As they became adults, Hanson said, she and Pennig bonded through their journey in recovery and sobriety.
“There’s no greater joy than being witness to a close friend, gaining her strength and power back and changing her life,” she said.
Pennig was full of life, which she approached with a “determined and observant lens,” said her older sister Brady Pennig. “Alex often cared more about others than she did for herself.”
She said Ecker “inappropriately and recklessly” prescribed her sister controlled substances and provided her alcohol and money, “and in doing so manipulated and controlled her. He held an invisible noose around her neck, and on December 16th, 2022, he ended her life.”
Five pictures of Alexandra Pennig were displayed on a large screen as her parents, Jim and Mary Jo Pennig, stood beside each other and addressed the court.

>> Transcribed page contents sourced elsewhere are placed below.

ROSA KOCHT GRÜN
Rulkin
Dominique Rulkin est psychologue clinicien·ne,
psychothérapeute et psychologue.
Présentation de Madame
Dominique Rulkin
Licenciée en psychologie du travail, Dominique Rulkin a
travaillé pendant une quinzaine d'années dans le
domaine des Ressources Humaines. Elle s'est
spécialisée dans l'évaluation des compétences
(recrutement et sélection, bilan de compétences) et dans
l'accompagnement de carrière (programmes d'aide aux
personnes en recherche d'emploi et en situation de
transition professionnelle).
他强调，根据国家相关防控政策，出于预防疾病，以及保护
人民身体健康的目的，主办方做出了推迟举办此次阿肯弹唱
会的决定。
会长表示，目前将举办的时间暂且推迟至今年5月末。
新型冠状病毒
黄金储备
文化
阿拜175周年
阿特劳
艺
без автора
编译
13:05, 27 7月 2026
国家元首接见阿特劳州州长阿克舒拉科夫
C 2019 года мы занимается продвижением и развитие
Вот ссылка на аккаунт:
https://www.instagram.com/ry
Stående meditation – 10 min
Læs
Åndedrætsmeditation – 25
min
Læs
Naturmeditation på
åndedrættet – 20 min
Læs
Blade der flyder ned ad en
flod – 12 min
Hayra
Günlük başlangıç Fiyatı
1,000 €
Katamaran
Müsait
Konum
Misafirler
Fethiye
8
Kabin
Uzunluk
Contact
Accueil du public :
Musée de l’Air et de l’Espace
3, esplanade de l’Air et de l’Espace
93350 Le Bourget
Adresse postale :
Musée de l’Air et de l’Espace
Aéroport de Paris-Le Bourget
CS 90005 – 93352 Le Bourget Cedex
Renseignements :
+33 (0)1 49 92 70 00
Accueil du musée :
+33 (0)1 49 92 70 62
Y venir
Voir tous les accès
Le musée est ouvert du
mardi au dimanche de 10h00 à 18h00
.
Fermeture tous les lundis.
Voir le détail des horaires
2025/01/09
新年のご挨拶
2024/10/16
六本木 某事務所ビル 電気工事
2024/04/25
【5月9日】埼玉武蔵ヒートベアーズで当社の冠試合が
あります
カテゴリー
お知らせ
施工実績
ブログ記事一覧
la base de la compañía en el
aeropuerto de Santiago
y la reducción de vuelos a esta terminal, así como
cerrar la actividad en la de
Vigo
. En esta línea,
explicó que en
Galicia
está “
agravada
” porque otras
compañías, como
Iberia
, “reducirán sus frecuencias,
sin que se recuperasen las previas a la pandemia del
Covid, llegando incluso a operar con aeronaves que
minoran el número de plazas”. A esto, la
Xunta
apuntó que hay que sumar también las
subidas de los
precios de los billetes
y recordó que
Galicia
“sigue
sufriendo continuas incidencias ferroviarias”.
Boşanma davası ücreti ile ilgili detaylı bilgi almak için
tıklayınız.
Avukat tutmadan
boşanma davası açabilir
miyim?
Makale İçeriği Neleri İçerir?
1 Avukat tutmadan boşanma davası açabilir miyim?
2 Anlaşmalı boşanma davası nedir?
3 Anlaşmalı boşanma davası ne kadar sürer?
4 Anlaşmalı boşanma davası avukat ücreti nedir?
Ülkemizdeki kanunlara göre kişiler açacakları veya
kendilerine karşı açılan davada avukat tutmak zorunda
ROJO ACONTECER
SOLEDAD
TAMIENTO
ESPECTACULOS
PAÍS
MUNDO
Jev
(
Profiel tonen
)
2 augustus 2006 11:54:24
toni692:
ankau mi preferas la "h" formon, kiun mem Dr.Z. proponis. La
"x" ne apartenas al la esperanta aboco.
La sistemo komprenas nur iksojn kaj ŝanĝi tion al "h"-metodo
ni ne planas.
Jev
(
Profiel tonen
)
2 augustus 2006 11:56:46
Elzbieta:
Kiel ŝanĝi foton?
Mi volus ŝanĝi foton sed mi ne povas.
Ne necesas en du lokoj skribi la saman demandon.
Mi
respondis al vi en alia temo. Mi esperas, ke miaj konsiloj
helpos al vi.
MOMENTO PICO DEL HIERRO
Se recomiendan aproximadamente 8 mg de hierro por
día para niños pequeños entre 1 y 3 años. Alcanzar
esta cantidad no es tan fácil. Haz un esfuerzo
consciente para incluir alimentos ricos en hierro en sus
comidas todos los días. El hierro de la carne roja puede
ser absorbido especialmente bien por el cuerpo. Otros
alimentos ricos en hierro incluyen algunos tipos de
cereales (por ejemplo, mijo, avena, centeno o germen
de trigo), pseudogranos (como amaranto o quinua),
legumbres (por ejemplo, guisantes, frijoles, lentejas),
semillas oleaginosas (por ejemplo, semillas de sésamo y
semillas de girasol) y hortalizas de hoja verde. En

“Needless to say, the last 15 months have been the hardest months of our lives,” Jim Pennig said. “Our hearts have been broken beyond repair, and the future trajectory of our lives has been changed forever. We have a hole in our hearts, and as we look into each other’s eyes, we see sadness where once a zeal for life was.”
Her personality and “contagious smile and laugh will never be heard again,” he said.
“This is the person that was taken from us by Matthew Ecker, who made an oath, by the way, to provide care and protect the sanctuary of life,” he said. “He took her life violently with no regard for humanity. He robbed us of our daughter, our baby, and our future with Alex.”